5. Integrated Market Insights Generation

  • Multi-source trending term aggregation
  • Enhanced brand naming suggestions from semantic analysis
  • Market entity analysis (tropes, archetypes, genres)
  • Content theme strategy recommendations
  • Emerging trend and opportunity identification

Conclusion

Every semantic analysis implementation probably (I did not measure it) adds about a 5-10% accuracy to the analysis. N-gram is significant (much higher than a 5-10%) but it assumes that each reddit poster uses the same manner of speech the algorithm is trained/tested for (likely proper English, not Gen Z slang, etc.).

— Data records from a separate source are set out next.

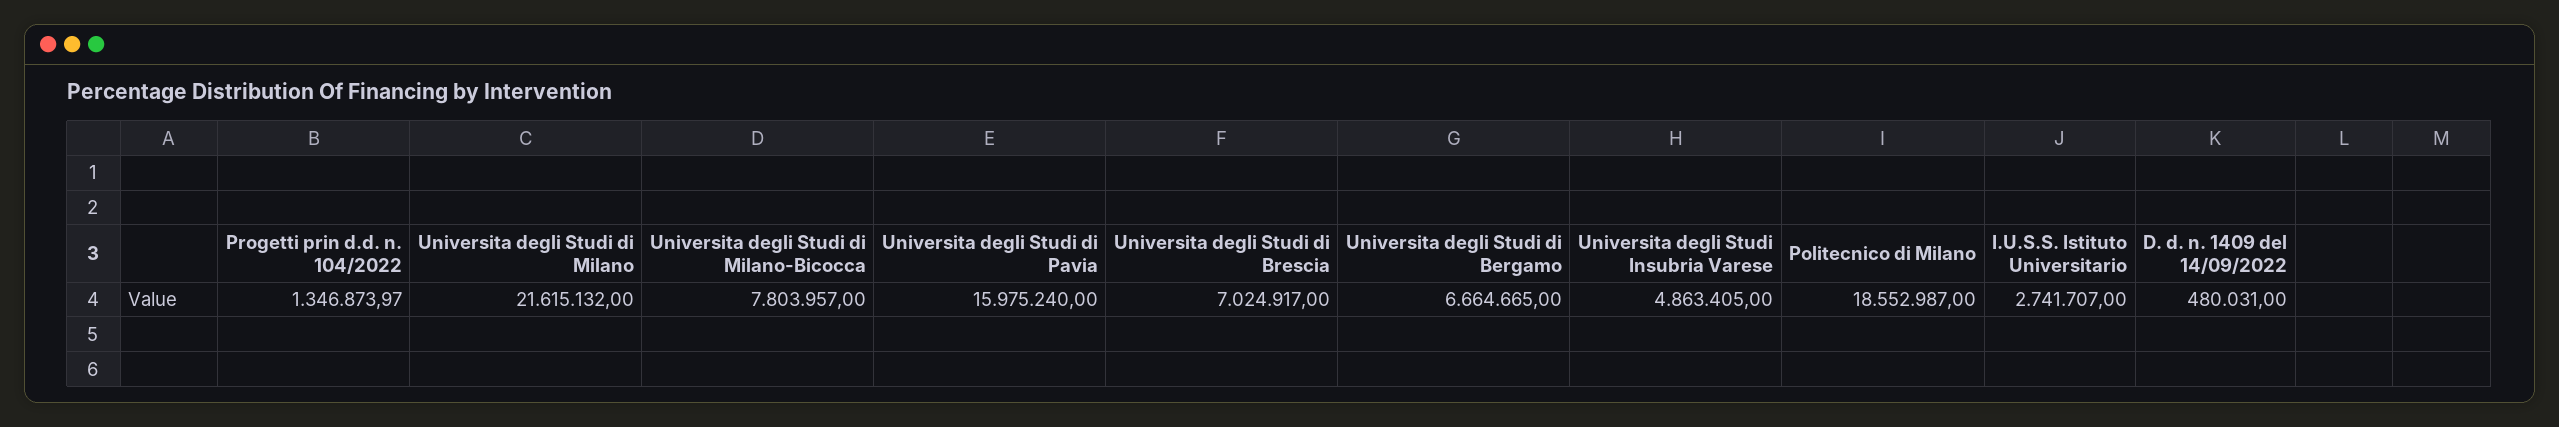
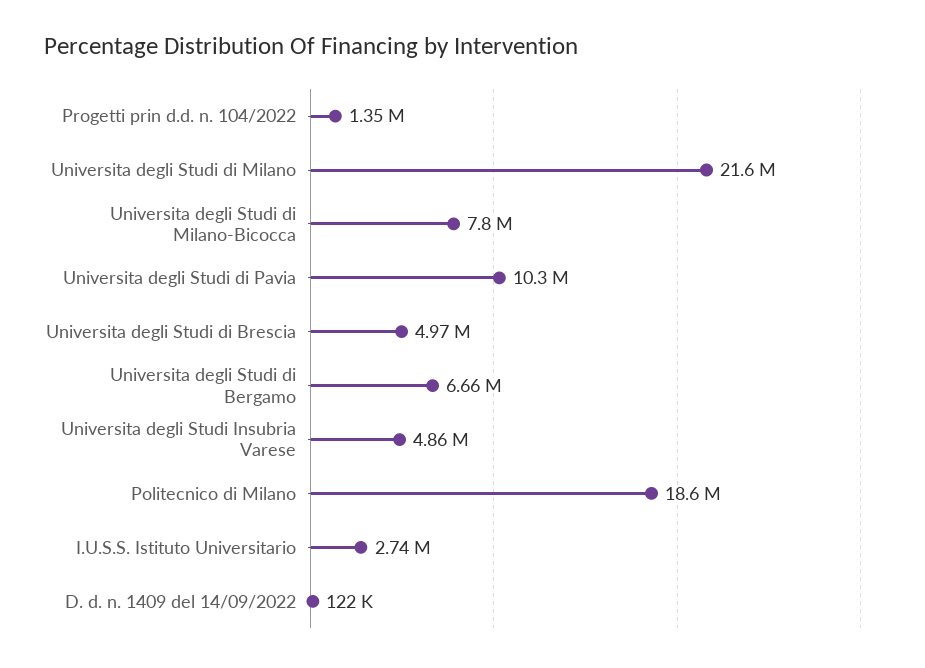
  {
    "Progetti prin d.d. n. 104/2022": 1346873.97,
    "Universita degli Studi di Milano": 21615132,
    "Universita degli Studi di Milano-Bicocca": 7803957,
-   "Universita degli Studi di Pavia": 15975240,
+   "Universita degli Studi di Pavia": 10300000,
-   "Universita degli Studi di Brescia": 7024917,
+   "Universita degli Studi di Brescia": 4970000,
    "Universita degli Studi di Bergamo": 6664665,
    "Universita degli Studi Insubria Varese": 4863405,
    "Politecnico di Milano": 18552987,
    "I.U.S.S. Istituto Universitario": 2741707,
-   "D. d. n. 1409 del 14/09/2022": 480031
+   "D. d. n. 1409 del 14/09/2022": 122000
  }

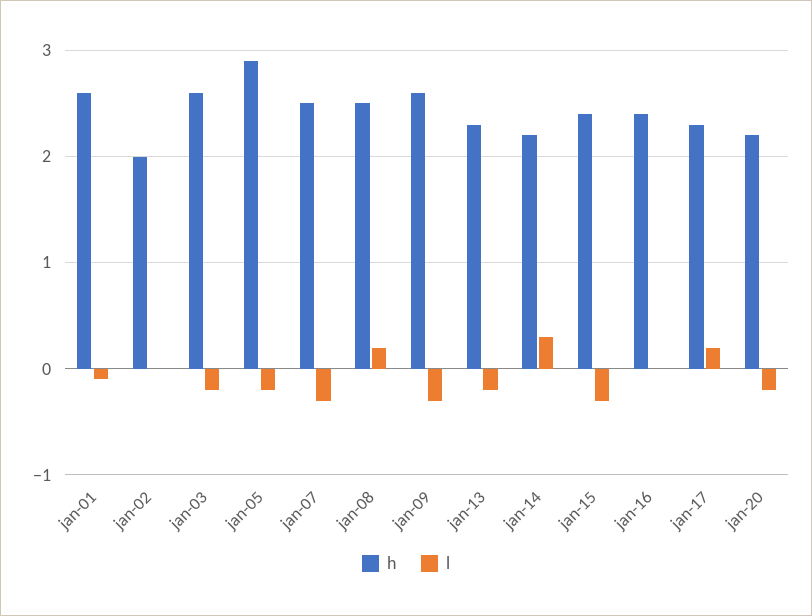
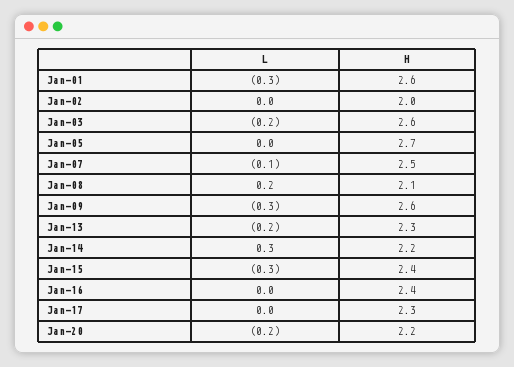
  {
    "h": {
      "jan-01": 2.6,
      "jan-02": 2,
      "jan-03": 2.6,
-     "jan-05": 2.9,
+     "jan-05": 2.7,
      "jan-07": 2.5,
-     "jan-08": 2.5,
+     "jan-08": 2.1,
      "jan-09": 2.6,
      "jan-13": 2.3,
      "jan-14": 2.2,
      "jan-15": 2.4,
      "jan-16": 2.4,
      "jan-17": 2.3,
      "jan-20": 2.2
    },
    "l": {
-     "jan-01": -0.1,
+     "jan-01": -0.3,
      "jan-02": 0,
      "jan-03": -0.2,
-     "jan-05": -0.2,
+     "jan-05": 0,
-     "jan-07": -0.3,
+     "jan-07": -0.1,
      "jan-08": 0.2,
      "jan-09": -0.3,
      "jan-13": -0.2,
      "jan-14": 0.3,
      "jan-15": -0.3,
      "jan-16": 0,
-     "jan-17": 0.2,
+     "jan-17": 0,
      "jan-20": -0.2
    }
  }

It reminds me, as a programmer, how much we are building on top of these foundational commonly used algorithms and the choices those programmers have made.

I can overthink and over-analyze, and require more context than most but I also am painfully aware that subtle changes in context is everything, it can be difference in a different logic branch altogether.

Just as I tweaked the creativity levels of my chatbot to be more creative, so it sounds more natural and less robotic, I wonder as we marvel and awe over the new capabilities of each newly-released LLM model, how much ‘tweaking’ was done so the models perform in a convincing manner so that the company is positioned for the next round of VC funding and pressure is maintained in an acceptable level by appropriately showing growth for/in shareholder value.